One of the new tribal prisons, in Tuba City, Arizona, was supposed to have 48 beds, but has enough room for 132 inmates. The other facility, in Kayente, Arizona, was only scheduled to accommodate 32 beds and instead has 80. There has never been a need for that much jail space in either area, according to the probe. The average monthly jail occupancy for Tuba City from 2008 through 2014 was between 14 and 22 inmates, the DOJ IG writes. Kayenta’s average occupancy during the same period was between seven and 11 inmates.

Not only are the new compounds too big, now the federal agency that’s supposed to run them, the Interior Department’s Bureau of Indian Affairs, can’t even afford to operate them. This may sound like a joke, but it’s not. The agency can afford only 40% of the staffing for prisons the size of these two new boondoggles. It can only pay for 25 of the 63 full-time correction officers necessary to staff the Tuba City prison and just 20 of the 51 officers required to run the Kayenta jail. The Tuba City prison is only at 18% capacity and Kayenta hasn’t officially opened yet and, at this rate, may never house a single inmate.

The Navajo Nation is the country’s biggest and most populous Indian reservation with around a quarter of a million members. It extends into Utah, Arizona and New Mexico and covers 27,000 square miles. Navajoland has a sophisticated form of American Indian government with a council that includes 88 delegates representing 110 Navajo Nation chapters. Last year the Obama administration paid the tribe $554 million to resolve a lawsuit claiming that the federal government mismanaged its funds and natural resources for decades.

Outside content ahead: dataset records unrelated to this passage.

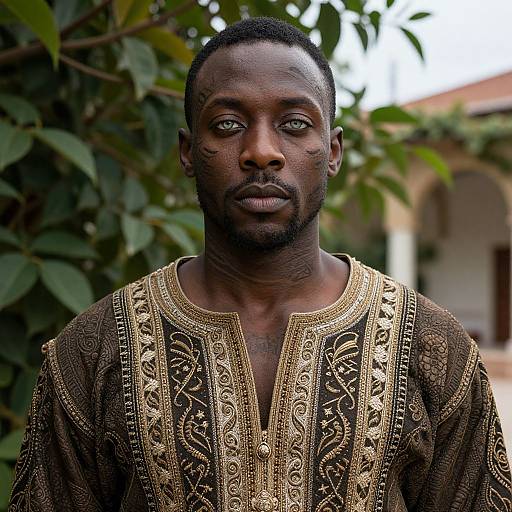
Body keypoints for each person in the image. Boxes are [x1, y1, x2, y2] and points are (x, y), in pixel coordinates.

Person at [9, 16, 512, 512]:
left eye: (294, 124)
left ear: (332, 151)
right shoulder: (92, 352)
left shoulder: (432, 350)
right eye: (228, 125)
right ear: (187, 153)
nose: (262, 152)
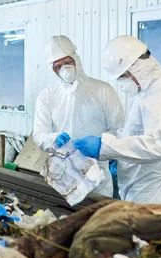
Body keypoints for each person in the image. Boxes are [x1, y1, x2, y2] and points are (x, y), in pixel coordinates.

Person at [73, 35, 161, 204]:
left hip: (158, 193)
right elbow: (133, 131)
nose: (121, 83)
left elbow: (156, 146)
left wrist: (104, 146)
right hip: (142, 186)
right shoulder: (145, 90)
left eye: (122, 77)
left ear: (136, 68)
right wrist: (117, 154)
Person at [33, 35, 124, 197]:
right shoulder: (47, 96)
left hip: (98, 180)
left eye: (67, 62)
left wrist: (101, 144)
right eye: (57, 66)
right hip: (63, 179)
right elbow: (39, 135)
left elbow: (120, 129)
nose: (64, 69)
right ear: (52, 70)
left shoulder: (103, 91)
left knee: (96, 220)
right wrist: (53, 139)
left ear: (76, 59)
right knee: (63, 220)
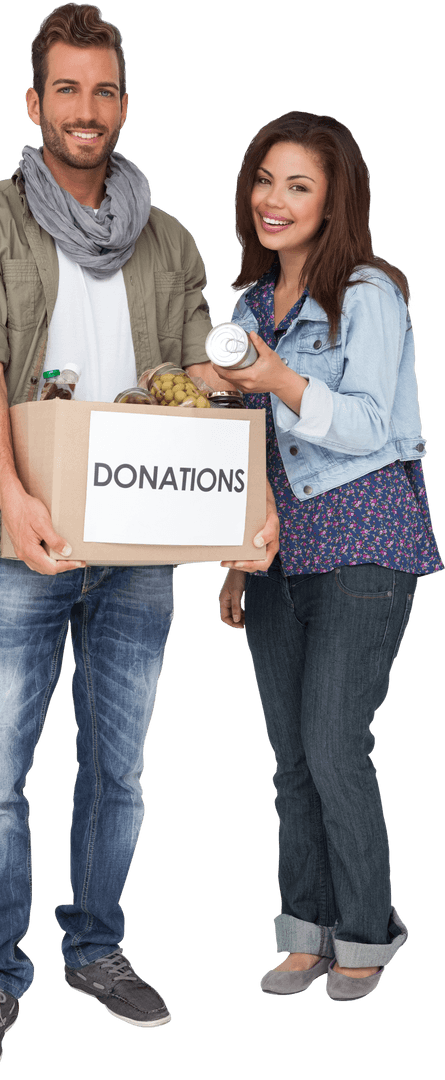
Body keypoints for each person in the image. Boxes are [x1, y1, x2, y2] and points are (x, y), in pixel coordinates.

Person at [0, 5, 279, 1074]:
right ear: (35, 104)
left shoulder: (166, 237)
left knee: (118, 776)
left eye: (105, 90)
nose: (88, 110)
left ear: (124, 104)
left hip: (137, 545)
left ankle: (96, 951)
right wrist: (16, 492)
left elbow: (203, 389)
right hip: (16, 542)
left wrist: (248, 503)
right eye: (67, 91)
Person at [218, 111, 443, 1003]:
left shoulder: (370, 294)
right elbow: (246, 457)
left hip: (363, 542)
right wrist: (237, 559)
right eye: (264, 180)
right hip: (277, 553)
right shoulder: (244, 309)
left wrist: (278, 379)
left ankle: (366, 930)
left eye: (297, 185)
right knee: (288, 756)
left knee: (333, 744)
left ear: (332, 198)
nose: (272, 200)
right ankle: (302, 931)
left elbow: (369, 426)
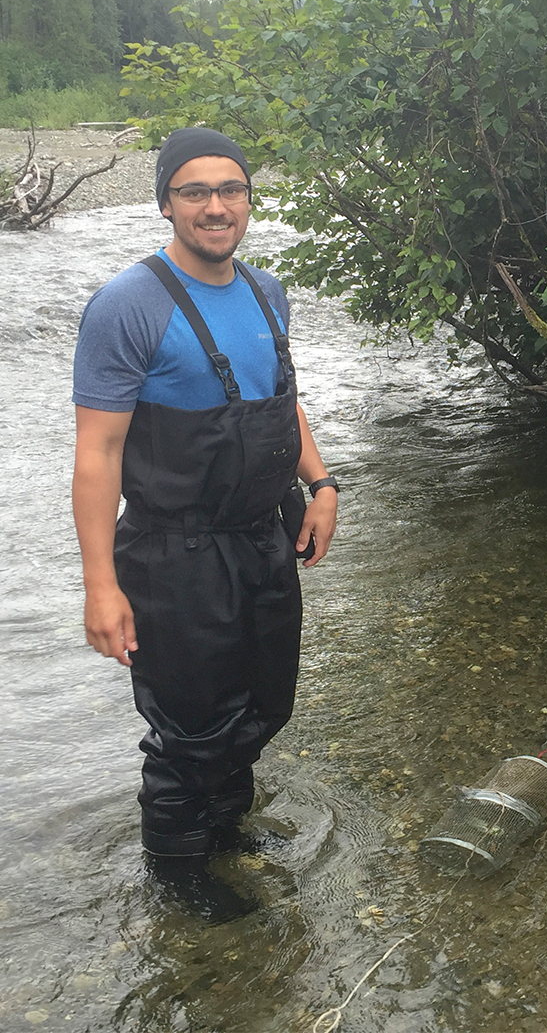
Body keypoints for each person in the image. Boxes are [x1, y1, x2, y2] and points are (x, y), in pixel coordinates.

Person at [72, 128, 342, 923]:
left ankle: (223, 830)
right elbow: (99, 454)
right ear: (166, 203)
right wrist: (101, 587)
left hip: (261, 536)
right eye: (195, 192)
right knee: (191, 725)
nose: (216, 207)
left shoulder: (267, 291)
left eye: (232, 190)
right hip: (174, 550)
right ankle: (177, 872)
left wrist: (320, 483)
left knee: (263, 702)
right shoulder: (127, 306)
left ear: (250, 201)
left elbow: (279, 397)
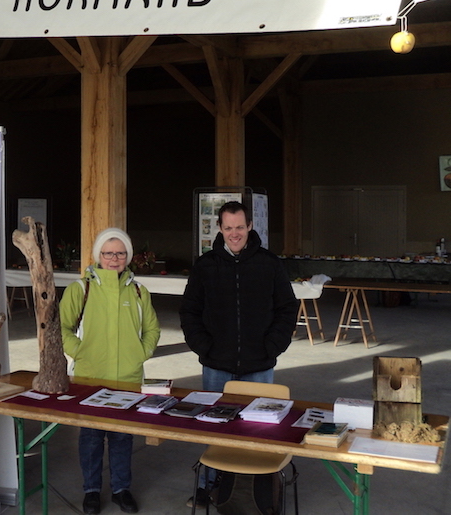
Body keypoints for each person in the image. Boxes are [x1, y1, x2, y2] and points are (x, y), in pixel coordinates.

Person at [179, 201, 298, 508]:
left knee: (258, 429)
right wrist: (203, 347)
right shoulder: (205, 265)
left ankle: (258, 491)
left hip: (259, 365)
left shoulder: (270, 264)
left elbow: (287, 308)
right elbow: (190, 310)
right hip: (217, 365)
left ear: (250, 227)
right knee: (214, 427)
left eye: (240, 227)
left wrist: (272, 346)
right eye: (228, 228)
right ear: (220, 228)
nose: (235, 234)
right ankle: (210, 486)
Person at [60, 228, 161, 515]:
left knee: (122, 437)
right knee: (91, 438)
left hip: (127, 378)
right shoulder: (80, 289)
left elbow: (152, 328)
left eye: (120, 253)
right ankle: (91, 491)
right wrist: (80, 352)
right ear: (98, 256)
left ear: (127, 256)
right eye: (108, 253)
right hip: (90, 377)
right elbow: (62, 328)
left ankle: (121, 489)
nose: (114, 259)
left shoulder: (139, 291)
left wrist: (141, 353)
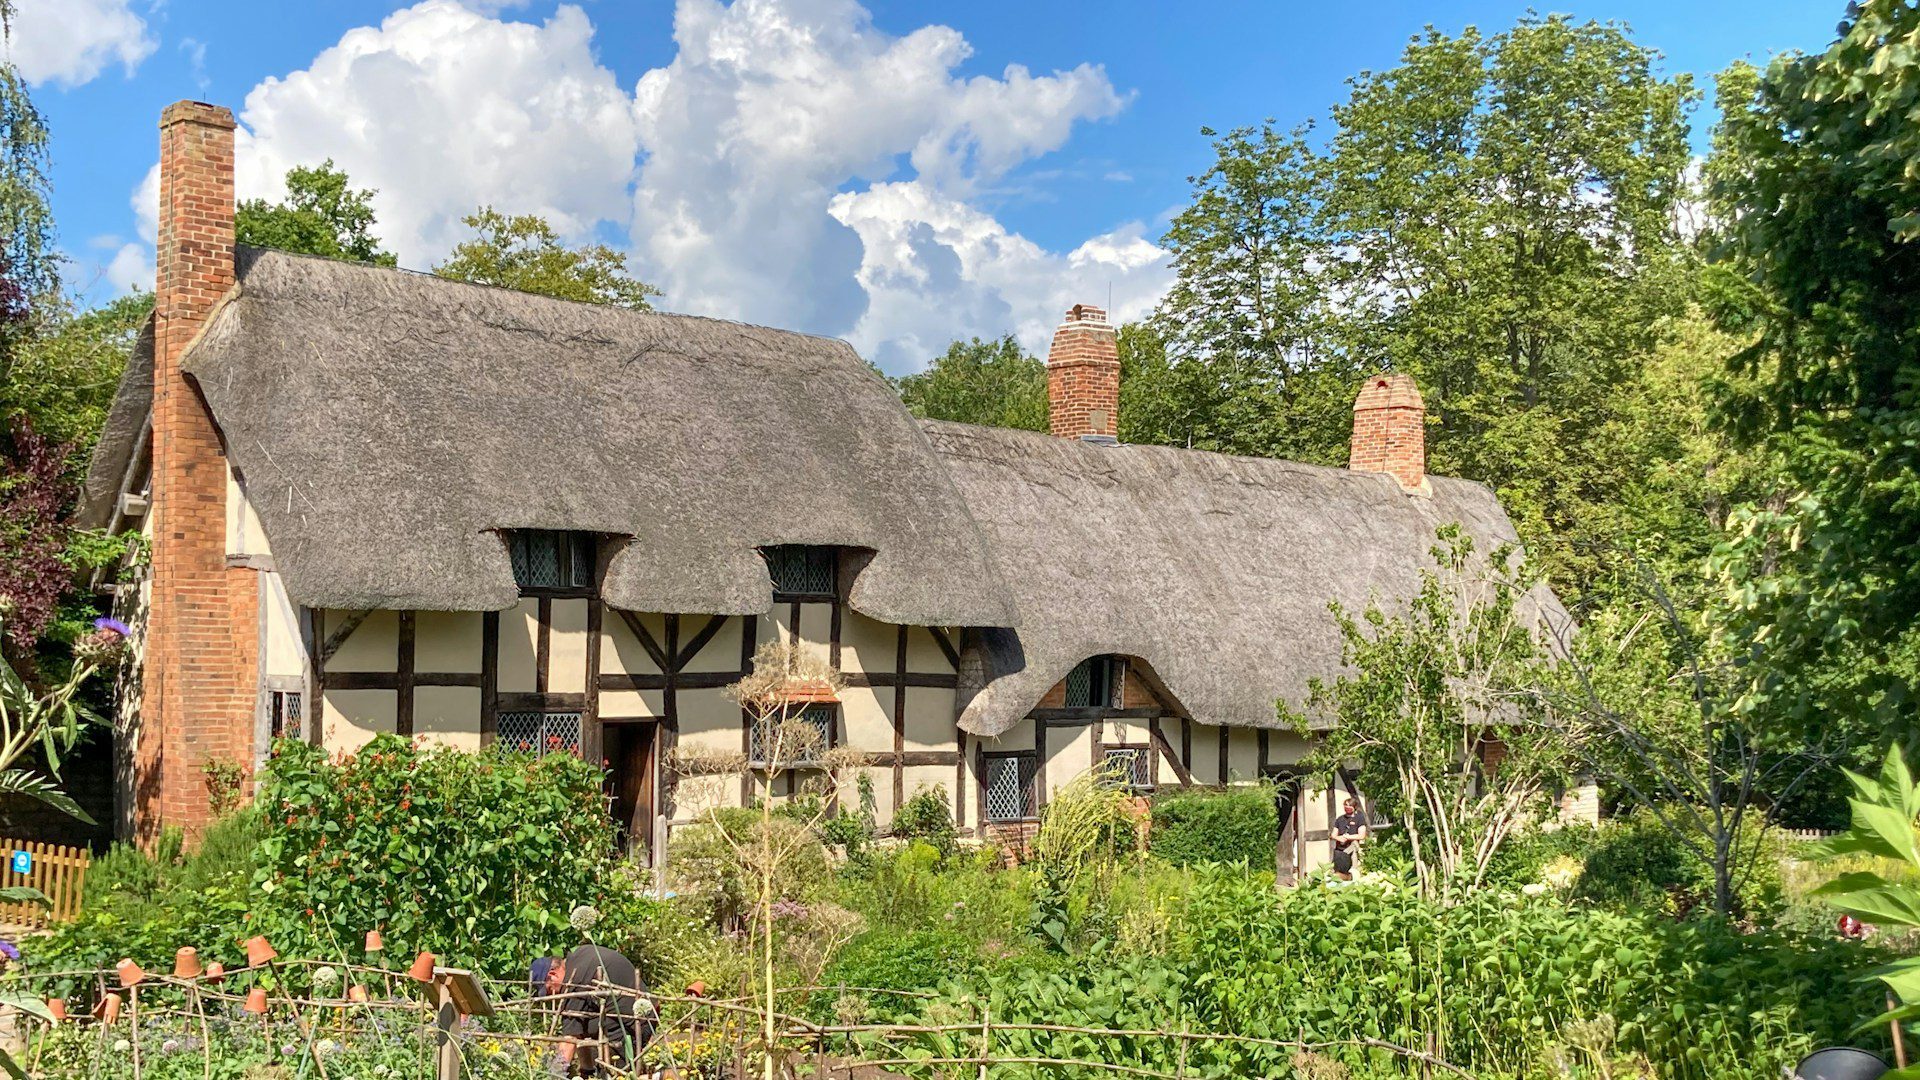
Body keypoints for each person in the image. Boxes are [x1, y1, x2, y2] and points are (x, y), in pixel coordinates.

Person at [537, 944, 653, 1076]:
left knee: (616, 1075)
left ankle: (657, 1077)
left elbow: (569, 1040)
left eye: (548, 990)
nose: (552, 996)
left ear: (553, 974)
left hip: (633, 1025)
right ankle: (588, 1071)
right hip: (645, 1010)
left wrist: (553, 1076)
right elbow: (580, 1028)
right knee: (585, 1023)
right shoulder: (580, 954)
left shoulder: (574, 982)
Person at [1330, 796, 1369, 882]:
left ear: (1354, 807)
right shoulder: (1340, 819)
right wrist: (1339, 838)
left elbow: (1361, 835)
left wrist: (1348, 837)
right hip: (1339, 850)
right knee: (1337, 870)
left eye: (1349, 806)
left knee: (1353, 870)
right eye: (1345, 805)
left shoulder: (1359, 818)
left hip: (1352, 848)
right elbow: (1333, 834)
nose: (1347, 808)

The Navajos claimed that the feds failed to manage, invest and account for tribal money and resources associated with millions of acres of trust lands, which are leased for mineral development, timber harvesting, farming, mining and grazing, among other purposes. The historic settlement was part of President Obama’s promise to strengthen ties between the U.S. government and the Navajo Nation. Then Attorney General Eric Holder said the case demonstrated the DOJ’s “firm commitment to strengthening our partnerships with tribal nations — so we can expand cooperation, empower sovereign tribes, and keep moving forward together with mutual respect and shared purpose.”